The new design comes with some great perks, too. Running the same Helm chart we give to you both means that we get to really put it through its paces, and that we get to minimize our own engineering overhead of maintaining multiple deployment models. While there are some elements that are different between self-managed installs and our managed cloud service – ingress and load balancing in particular – the differences are small, and the essence of operating Materialize is the same.
The future is flexible
Today’s infrastructure is as varied as ever, from in-house on-prem deployments, to cloud-only deployments, to everything in between; there is no one size fits all. Our prospects have made it clear that Materialize solves their real-world problems of making fresh, transformed data available throughout their organization no matter the shape of their infrastructure, and that underscores how we at Materialize need to meet them where their data is.
For this, we needed Materialize to become flexible in where it is deployed – and so we built out our self-managed product and teased apart that crucial dividing line between our control plane and data plane.
While this work has given us the flexibility our customers need today, we’re also very excited about how it gives us flexibility going forward. Our new control vs data plane dividing line challenges us to consider each new architectural change under the lens of how it impacts each deployment model. It makes us set good boundaries.
We now test self-managed installations in multiple cloud providers every night in our CI suite, and we are working on more. We are actively building out support for more blob storage backends. We are working with our Early Access users and improving the experience every day.
All of this work turns into a rising tide – by focusing on flexibility, we were able to improve our managed cloud service, deliver a self-managed product, and open up doors to hybrid models like bring-your-own-cloud in the future.
info
A note from the author
As an engineer, I feel lucky to work at Materialize. I find the underlying technology incredibly cool, and it really feels like a hitherto missing element of the data infrastructure landscape.
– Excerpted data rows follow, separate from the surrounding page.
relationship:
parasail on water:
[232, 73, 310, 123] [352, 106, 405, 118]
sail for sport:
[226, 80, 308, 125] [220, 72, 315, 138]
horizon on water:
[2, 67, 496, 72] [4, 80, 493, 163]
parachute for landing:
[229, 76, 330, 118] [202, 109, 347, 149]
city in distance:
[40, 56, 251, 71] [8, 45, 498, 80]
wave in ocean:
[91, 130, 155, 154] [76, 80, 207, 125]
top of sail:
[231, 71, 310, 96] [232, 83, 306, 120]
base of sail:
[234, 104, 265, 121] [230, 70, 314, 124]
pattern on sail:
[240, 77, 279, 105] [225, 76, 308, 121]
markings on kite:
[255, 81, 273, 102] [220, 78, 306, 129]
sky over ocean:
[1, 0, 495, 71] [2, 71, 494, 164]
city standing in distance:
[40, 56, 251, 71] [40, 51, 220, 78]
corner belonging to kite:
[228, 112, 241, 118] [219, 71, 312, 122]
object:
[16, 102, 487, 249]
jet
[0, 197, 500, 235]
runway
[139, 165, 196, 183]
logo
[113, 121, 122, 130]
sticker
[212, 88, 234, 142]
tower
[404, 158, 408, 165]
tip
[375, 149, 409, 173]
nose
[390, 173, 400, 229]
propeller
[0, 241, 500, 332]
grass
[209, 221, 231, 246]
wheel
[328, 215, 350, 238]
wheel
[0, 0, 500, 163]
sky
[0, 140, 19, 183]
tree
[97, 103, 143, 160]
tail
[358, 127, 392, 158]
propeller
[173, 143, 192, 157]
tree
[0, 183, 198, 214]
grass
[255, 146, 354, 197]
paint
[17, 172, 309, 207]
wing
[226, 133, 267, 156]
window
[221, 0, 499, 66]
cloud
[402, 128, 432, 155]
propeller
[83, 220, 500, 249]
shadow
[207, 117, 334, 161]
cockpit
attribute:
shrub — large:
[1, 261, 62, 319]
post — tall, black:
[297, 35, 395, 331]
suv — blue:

A huge part of my motivation in building Materialize is having seen and experienced this missing element firsthand. In a past life, I worked on customer data segmentation, which when you zoom out, looks very much like maintaining a lot of domain-specific real-time materialized views. It’s a really, really hard problem. We had access to transactional databases, message brokers, caches, search indices, and data warehouses, but none of them could directly solve our problem. Instead, we staffed a large, expensive team and did our best to glue these data stores together with reams of complex application logic, all while wishing we had a database that could just do it for us.
Materialize fills that gap. And it’s fun getting to work on a database that challenges assumptions about what is possible in a database – wait, can I really write and index arbitrary SQL to transform and join over all my data? Even if the data came from different databases? And if my logic needs lots of joins? With strong consistency? And the results are always fresh and up-to-date? Yes, yes, yes, yes, yes.
It’s been an interesting puzzle to build self-managed Materialize in and of itself, but what I’m really excited about is how this opens up the technology to a wider range of users. Now, the vast majority of users who could benefit from Materialize - regardless of their strict GRC requirements, or specific cloud provider and region needs - can experience this powerful technology however works best for them: in our managed cloud service, or in our self-managed product. The choice, and the real-time data transformation, is yours.